Probably. It doesn't take much to make it a terrorist act.
Sure it does. It takes the act falling under the definition of terrorism. If we start defining terrorism as "something bad that happens" (not saying you've done that but just creating an example) then the term loses it's usefulness.
Let's define terrorism as being something that fulfills all of these requirements:
1. An attack on civilian infrastructure or civilian people.
2. By a stateless organization
3. Intended to instill fear in the local population.
4. So that population might pressure their respective government or military to behave in a manner which benefits the political, social, or cultural aims of the terrorists.
We don't have that here. We have, at best, 1 and maybe 3, maybe. 2 and 4 are certainly not present. A clueless idiot with a knife and a car, not a terror cell.
What's the difference? Not all senseless murder is terrorism, but some or all terrorism I think qualifies as senseless murder. It doesn't seem to work.
Not senseless. Directed and sometimes successful. The Mujaheddin in Afghanistan managed to evict the Soviet Union. The attacks on 9/11 goaded the USA into two separate invasions and destabilized an absolutely enormous area of the Middle East. Or the campaign the
KLA waged against the Milošević government in the former Yugoslavia.
Terrorism has never been more successful than it is in the modern era. Thanks to non-stop media coverage and the fact politicians immediately reach for the microphone if they think they can get a bit of good publicity, even relatively minor events like this become major international news with multiple world leaders making statements and pundits brought in for comment.
This guy killed more people by falling asleep.
http://www.bbc.co.uk/news/uk-scotland-glasgow-west-34677791
Why is nobody terrified of rubbish trucks now? Why is nobody discussing the threat of rubbish truck Jihadis and where it will happen next? Why is no nutcase pundit on youtube ranting that rubbish be banned and rubbish truck drivers sent back to where they came from?
Because the story wasn't "sexy" enough for outrage, non-stop news, clickbait, and politicians grabbing some airtime for their popularity or for their cause.

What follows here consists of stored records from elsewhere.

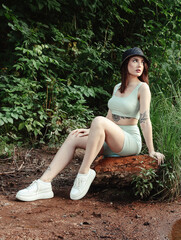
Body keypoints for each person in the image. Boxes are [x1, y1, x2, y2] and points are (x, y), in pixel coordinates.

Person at [16, 47, 165, 202]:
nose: (139, 65)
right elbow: (109, 117)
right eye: (134, 60)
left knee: (99, 121)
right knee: (74, 136)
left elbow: (145, 119)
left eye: (142, 62)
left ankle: (84, 173)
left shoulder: (143, 88)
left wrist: (152, 150)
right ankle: (43, 184)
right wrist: (91, 130)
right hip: (109, 139)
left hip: (128, 140)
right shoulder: (117, 87)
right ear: (125, 64)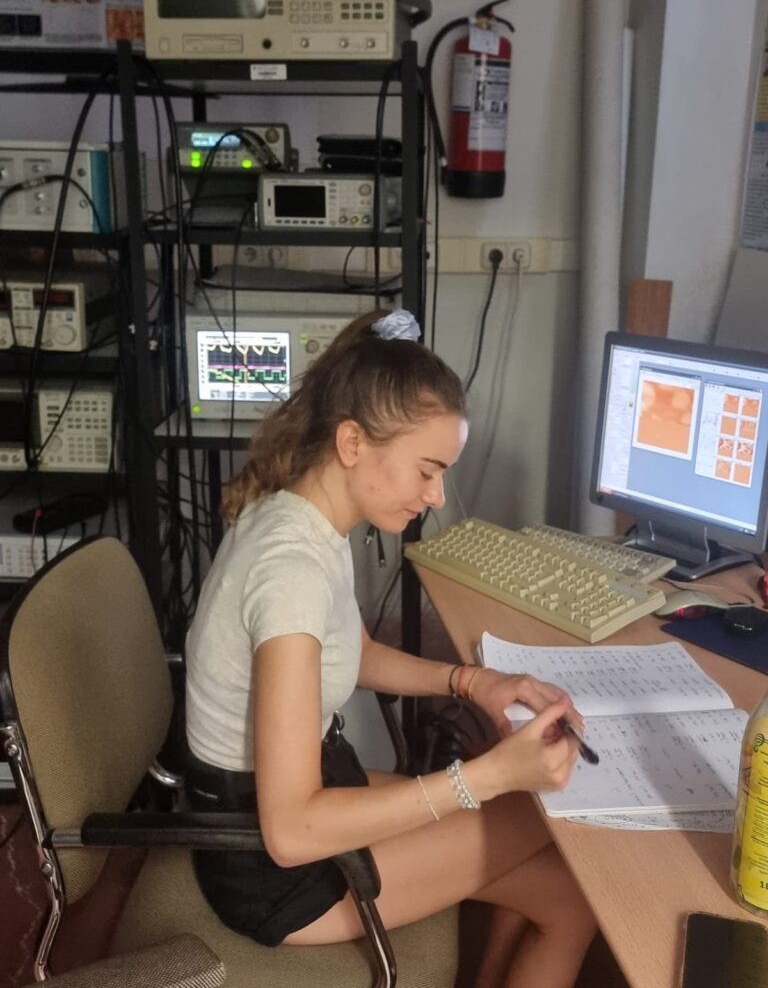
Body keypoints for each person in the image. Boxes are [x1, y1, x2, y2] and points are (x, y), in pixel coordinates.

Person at [185, 309, 597, 988]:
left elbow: (355, 652)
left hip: (302, 795)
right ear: (352, 442)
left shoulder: (302, 516)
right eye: (427, 471)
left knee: (556, 876)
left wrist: (473, 682)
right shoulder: (290, 571)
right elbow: (291, 832)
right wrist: (484, 779)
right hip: (274, 867)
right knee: (554, 856)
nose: (435, 496)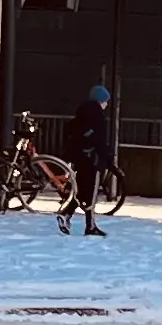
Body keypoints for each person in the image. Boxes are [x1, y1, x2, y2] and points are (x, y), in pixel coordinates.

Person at [62, 79, 118, 238]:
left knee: (81, 191)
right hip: (92, 160)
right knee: (91, 193)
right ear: (101, 100)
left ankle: (67, 215)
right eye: (106, 101)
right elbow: (99, 139)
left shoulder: (82, 113)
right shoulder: (97, 116)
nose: (106, 104)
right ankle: (89, 225)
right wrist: (106, 157)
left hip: (81, 158)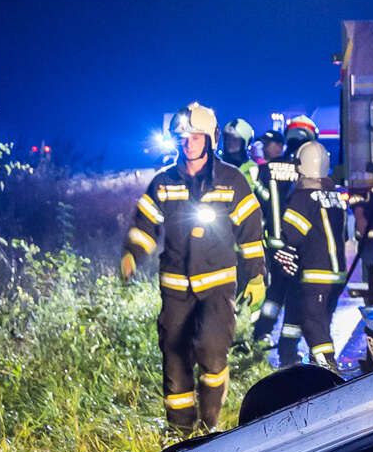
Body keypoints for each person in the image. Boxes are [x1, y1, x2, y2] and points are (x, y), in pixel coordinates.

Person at [122, 103, 266, 431]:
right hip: (175, 287)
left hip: (217, 286)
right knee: (174, 359)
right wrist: (132, 252)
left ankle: (209, 423)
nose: (189, 144)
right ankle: (179, 432)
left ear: (209, 139)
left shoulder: (231, 180)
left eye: (196, 137)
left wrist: (256, 273)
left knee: (213, 353)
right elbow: (145, 224)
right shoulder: (163, 182)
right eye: (183, 138)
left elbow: (250, 229)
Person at [281, 139, 349, 367]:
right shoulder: (335, 196)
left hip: (315, 272)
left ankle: (328, 367)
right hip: (337, 274)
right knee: (322, 320)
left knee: (313, 324)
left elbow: (292, 234)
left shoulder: (302, 198)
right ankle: (308, 362)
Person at [250, 120, 304, 352]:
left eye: (270, 143)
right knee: (291, 291)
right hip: (294, 243)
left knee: (276, 291)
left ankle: (262, 333)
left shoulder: (264, 171)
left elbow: (259, 201)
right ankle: (286, 345)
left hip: (274, 242)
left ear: (281, 145)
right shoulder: (299, 169)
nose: (266, 147)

If this attack were treated the same as the rubbish truck story we'd not even be thinking about terrorism right now.
The goal is political; the means chosen to achieve it is causing fear by killing random innocent people, but it seems better at strengthening the resolve of people and causing their governments to fight harder. See the wars after 9/11, and ISIS is shrinking last I heard.
ISIS aren't really a terrorist organization. They're not merely committing acts of brutal violence, but they're also providing health coverage, traffic control, jobs and training, running schools, teaching people how to manufacture bombs out of household items, and running an absolutely horrific campaign of suppression that is as equally bad as anything the world has ever seen.
Because of that I'd say they're more of an insurgency or rogue state at this point. I'd say their "statehood", as tenuous as it is, disqualifies them from terrorism. If they really did do anything like this it'd be more of an act of war.